Records for this task:
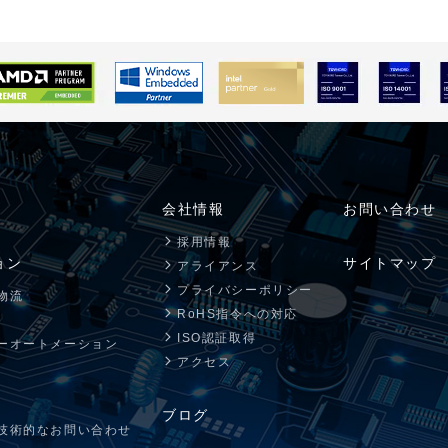
会社情報
お問い合わせ
採用情報
ョン
サイトマップ
アライアンス
プライバシーポリシー
物流
RoHS指令への対応
ISO認証取得
ーオートメーション
アクセス
ブログ
技術的なお問い合わせ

Activity:
Return the text lines of every item above exactly as they appear, and leave out the pictures.

Solution for this task:
会社情報
お問い合わせ
採用情報
ョン
サイトマップ
アライアンス
プライバシーポリシー
物流
RoHS指令への対応
ISO認証取得
ーオートメーション
アクセス
ブログ
技術的なお問い合わせ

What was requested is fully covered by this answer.